A Coaching Model Created by Sarah Mills
(Health, Wellness and Fitness Coach, SOUTH AFRICA )
GET UP GO PLAY Model Breakdown
What do you want?
G – Identify your goal
E – Align your expectations to the coaching process
T – Begin exploring your thoughts
Why do you want it?
U – Shape your understanding of your situation
P – Begin the process of gaining perspective
How are you getting it?
G – Build up your greatness with gratitude
O – Open yourself to opportunity
What is your reward?
P – Maintain your plan in process
L – A lifetime of learning
A – Reward you accomplishments
Y – Saying YES to challenges
The GET UP GO PLAY © coaching model is based on the positive projection concept of motivation. The idea is to set the client up within a proactive plan of action by immediately engaging their mind in the middle of the process. The initial goal-setting stage of the model is short and intensive, and is quickly followed by an exploratory reflection on where the client is at. Next, the client is walked through a developmental process which outlines the client’s goal in context, then creates a framework for how the client can move forward in a way suitable for them. The remainder of the model works mainly in a facilitory manner, tracking the pace, positivity and commitment of the client.
The positive projection concept of motivation mentioned in the description is, practically speaking, the vision that someone aims for when they set out to achieve something. The positive projection vision is specifically projecting a positive situation into the future. Although outcomes cannot be predicted, the client can focus on transforming any negativity into positive growth. In this way the client can stay motivated even when feeling adversity.
The Middle of the Process
Throwing the client right into the action is a key point to this coaching model. By incorporating key words into your questions, your client’s perspective will begin to shift into a progressive state.
The idea behind this is to tie the client directly to their goal-achievement process, without allowing for a gap between outlining their goal and taking action towards it. This cuts out any deliberation they may have about whether they should reconsider going for their goals and it also serves as a fast-track motivational tool which links goals directly to action.
In order for the client to move forward, we need to establish where the client is now. During this reflection, the client’s perception, beliefs, priorities, strengths and motivation are uncovered. These will form the base from which the client can progress forward. Various other influential factors are also uncovered, which play a role in the client’s decision-making and logical assumptions.
Creating Context and Framework
The context of a goal is important for mediating the client’s perspective. Checking in with the larger context and reasons behind why clients want to achieve these goals allows clients to maintain the direction they need, as well as to manage any changes which occur. This becomes important when their values and priorities change, and they find they need to manage immediate situations while still considering their overall progress without losing focus.

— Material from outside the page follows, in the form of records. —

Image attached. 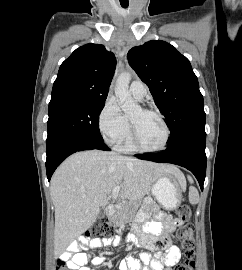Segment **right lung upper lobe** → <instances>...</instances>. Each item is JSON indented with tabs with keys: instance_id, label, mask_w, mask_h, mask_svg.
Instances as JSON below:
<instances>
[{
	"instance_id": "1",
	"label": "right lung upper lobe",
	"mask_w": 242,
	"mask_h": 270,
	"mask_svg": "<svg viewBox=\"0 0 242 270\" xmlns=\"http://www.w3.org/2000/svg\"><path fill=\"white\" fill-rule=\"evenodd\" d=\"M116 59L103 45L77 48L60 66L49 106L68 102H105Z\"/></svg>"
}]
</instances>
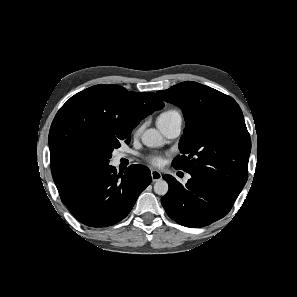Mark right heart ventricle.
Segmentation results:
<instances>
[{
  "instance_id": "e07e8e85",
  "label": "right heart ventricle",
  "mask_w": 297,
  "mask_h": 297,
  "mask_svg": "<svg viewBox=\"0 0 297 297\" xmlns=\"http://www.w3.org/2000/svg\"><path fill=\"white\" fill-rule=\"evenodd\" d=\"M177 118H181V114L178 110L176 109H169L165 112H163L160 116H159V123L160 122H168Z\"/></svg>"
}]
</instances>
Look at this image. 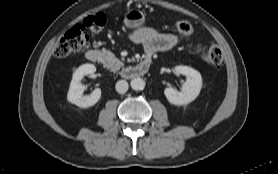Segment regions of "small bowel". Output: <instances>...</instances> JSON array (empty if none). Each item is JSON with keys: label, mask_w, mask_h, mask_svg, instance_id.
<instances>
[{"label": "small bowel", "mask_w": 278, "mask_h": 174, "mask_svg": "<svg viewBox=\"0 0 278 174\" xmlns=\"http://www.w3.org/2000/svg\"><path fill=\"white\" fill-rule=\"evenodd\" d=\"M130 39L143 46L147 55L173 49L179 44V39L171 33H162L153 28L143 27L133 31Z\"/></svg>", "instance_id": "1"}]
</instances>
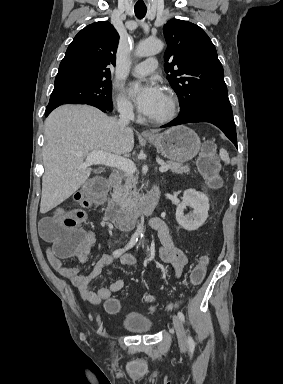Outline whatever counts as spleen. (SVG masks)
I'll return each instance as SVG.
<instances>
[{"instance_id":"1","label":"spleen","mask_w":283,"mask_h":384,"mask_svg":"<svg viewBox=\"0 0 283 384\" xmlns=\"http://www.w3.org/2000/svg\"><path fill=\"white\" fill-rule=\"evenodd\" d=\"M219 156H220L221 160H223V162H225V164H230L229 156H228L226 150H224V148H221V150H219Z\"/></svg>"}]
</instances>
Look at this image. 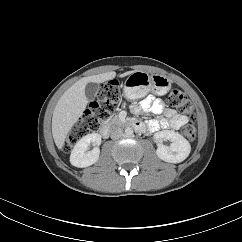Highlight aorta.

The framework or outline of their development process functions as a marker for milestones, rewards and points to challenge. Within this, it is important for the client to define the pace at which they’d like to develop. The coach needs to ensure that this pace is maintained and adjusted according to particular situations.
Saying YES to challenges
This concept is all about seeing the lesson in the challenges presented to us. This means that all perceived negativity, failures, inconveniences and anything else we generally don’t find comfortable is actually an instance of a lesson being learnt. The purpose of this is to implement a method of turning negativity into positivity, or to at least neutralize any negativity to the point where calm can be introduced.